I got tired, but there are hundreds, maybe thousands of examples, because all the results in the physics literature were generally ab-initio. It is a standard practice for some mathematicians to scan the physics literature for original ideas and incorporate them into mathematics.
A: The existence of irrational numbers.
A: This is an intruiging question. I have some suggestions but I am not sure about them.
1) Frege's work on logic. (Logic was stagnated for many many centuries before.)

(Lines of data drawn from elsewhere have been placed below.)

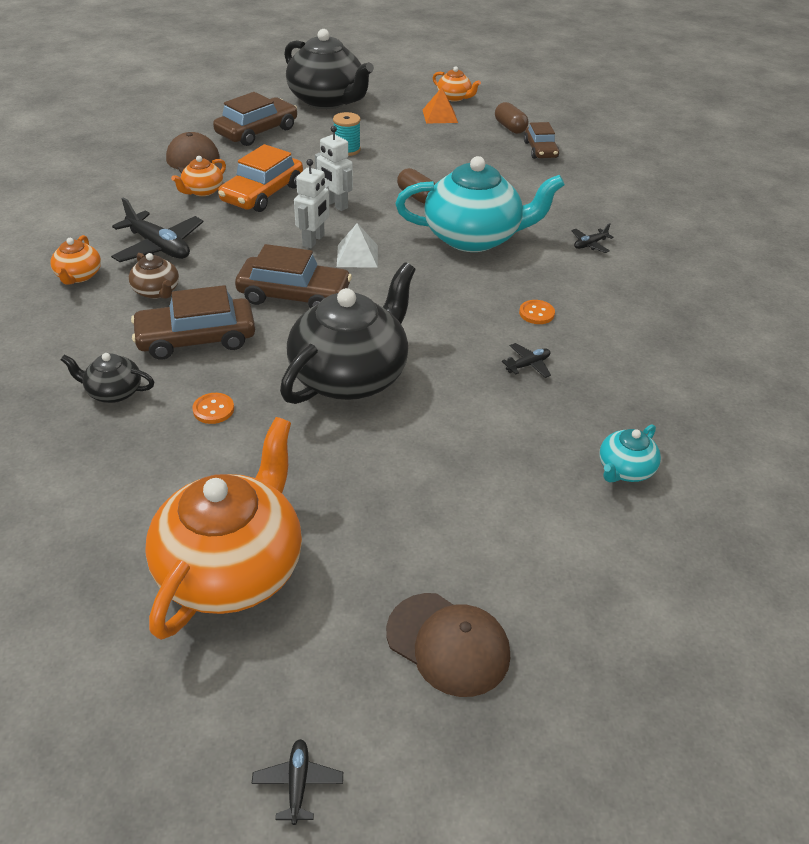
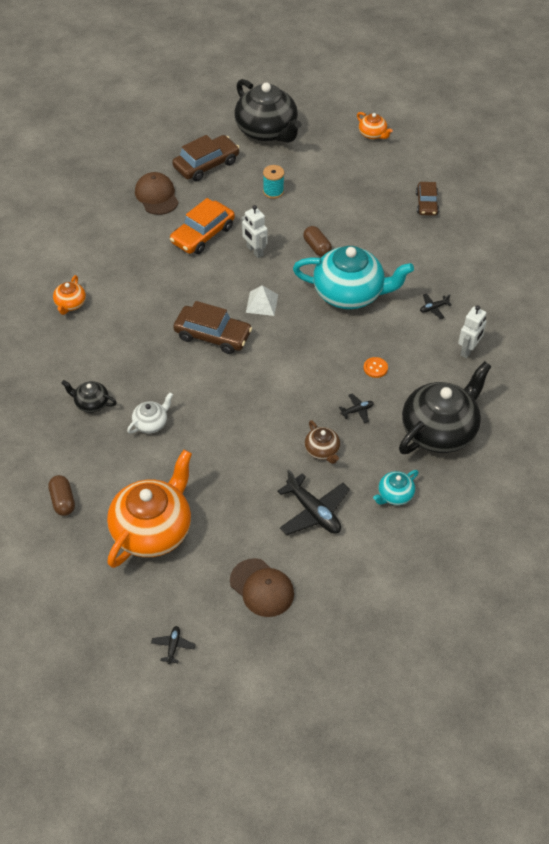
camera: 10 degrees right, 10 degrees up
black plane [111,197,204,262] -> black plane moved to [277,470,350,535]
brown teapot [129,253,179,299] -> brown teapot moved to [305,420,340,464]
brown car [131,285,255,360] -> none
orange teapot [171,156,226,196] -> none
orange button [192,393,234,424] -> white teapot [127,392,173,433]
black teapot [280,262,415,404] -> black teapot moved to [399,361,491,454]
white robot [294,159,330,248] -> white robot moved to [458,305,487,358]
orange pyramid [423,87,458,124] -> none
brown capsule [495,102,529,134] -> brown capsule moved to [48,475,75,516]

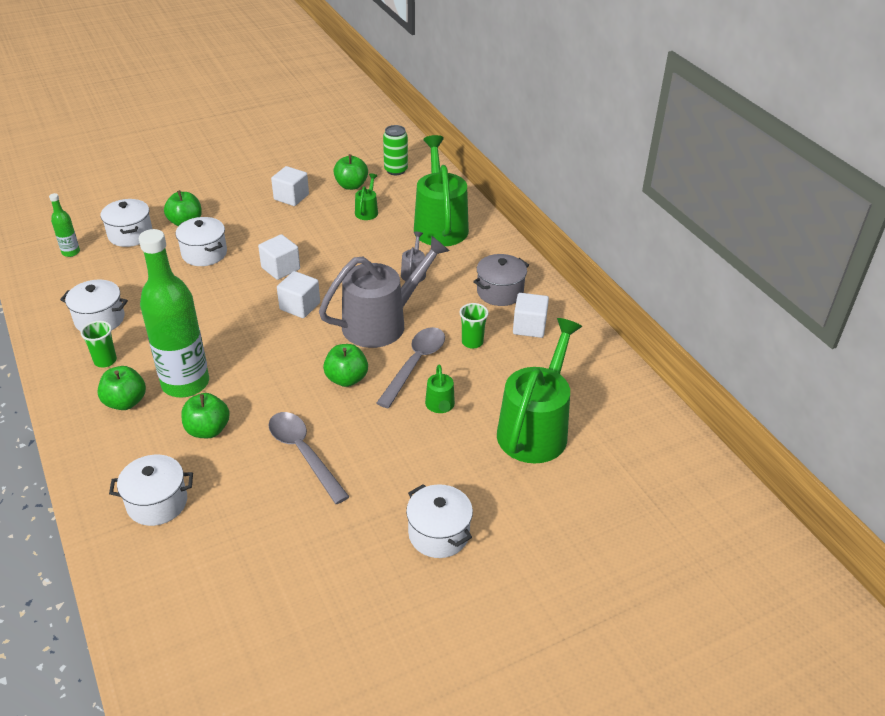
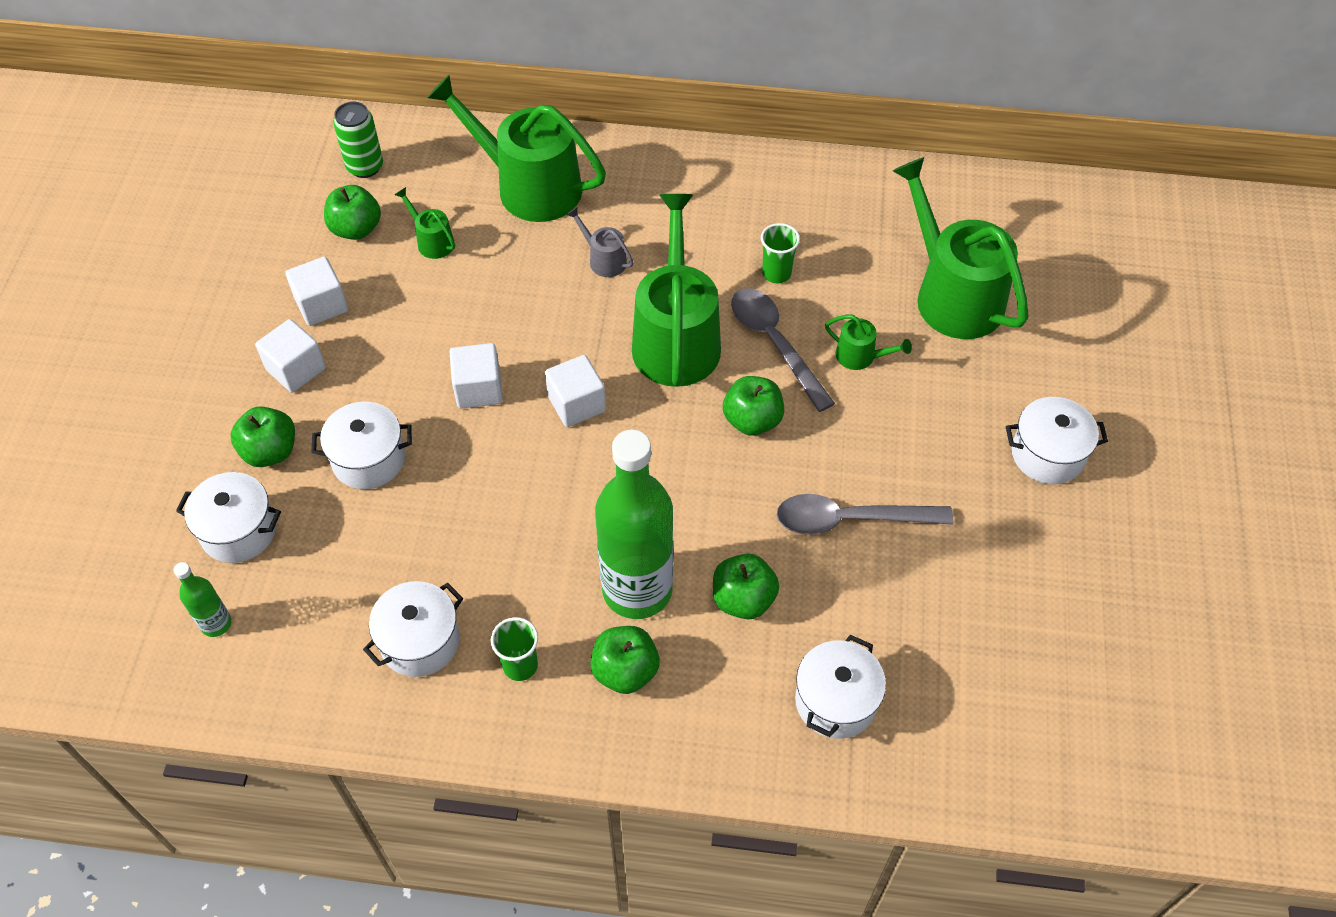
camera: 55 degrees left, 15 degrees up
grey watering can [319,236,449,348] -> green watering can [632,194,721,387]
grey pot [473,254,529,306] -> none
white cube [513,293,549,338] -> white cube moved to [255,319,326,393]

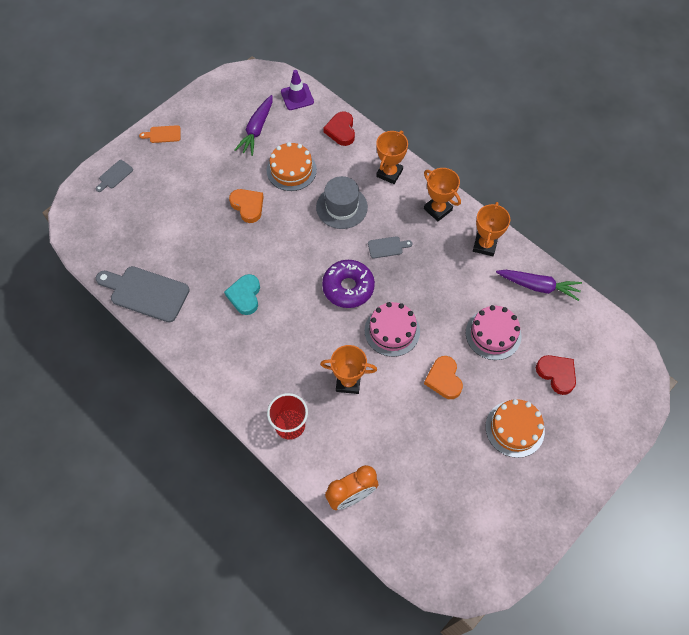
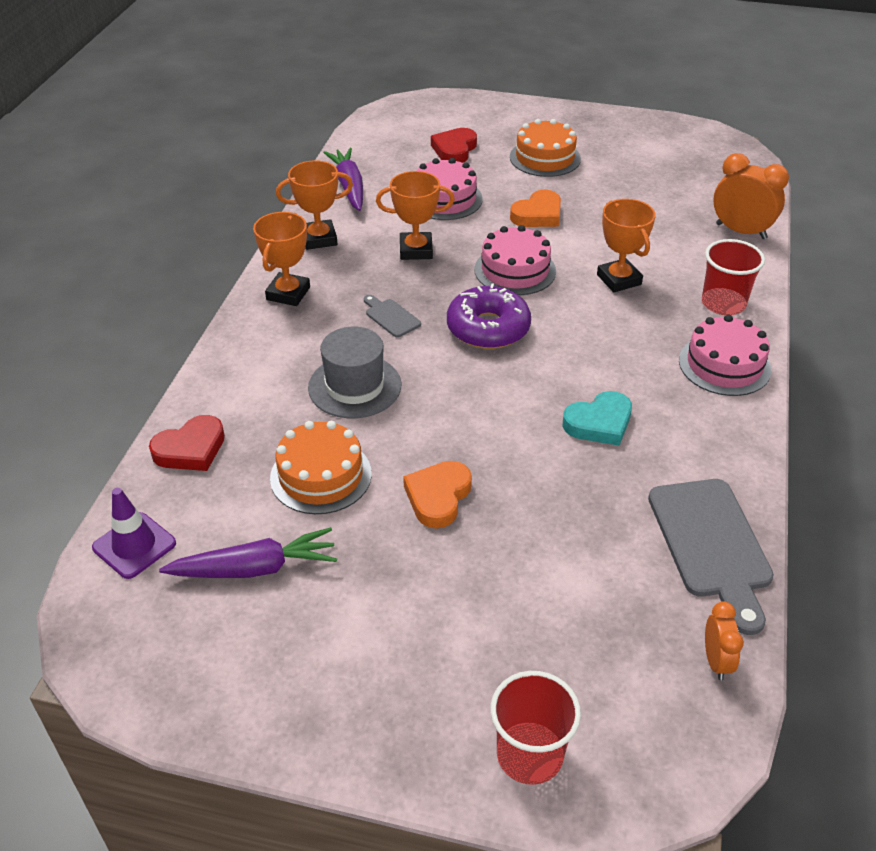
camera: 120 degrees left, 20 degrees down
grey cutting board [96,160,133,192] -> red cup [490,671,581,785]
orange cutting board [139,125,181,143] -> none
orange trophy [376,131,408,184] -> orange trophy moved to [376,171,455,260]
none -> pink cake [679,315,771,396]
none -> orange clock [705,602,744,680]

2) Conway's surreal numbers.
3) Game theory (e.g. zero sum games).
A: It seems like Dirichlet's Theorem on Primes in Arithmetic Progressions came out of nowhere, or at least his methods of proof.  While the complex analysis may not have been new, his application of it, through the Dirichlet characters and the series he made from them, to number theory was pretty novel.
A: The Analytic Geometry of Rene Descartes.
A: Cauchy's development of the theory of complex integration and then Riemann's extension of this to surfaces.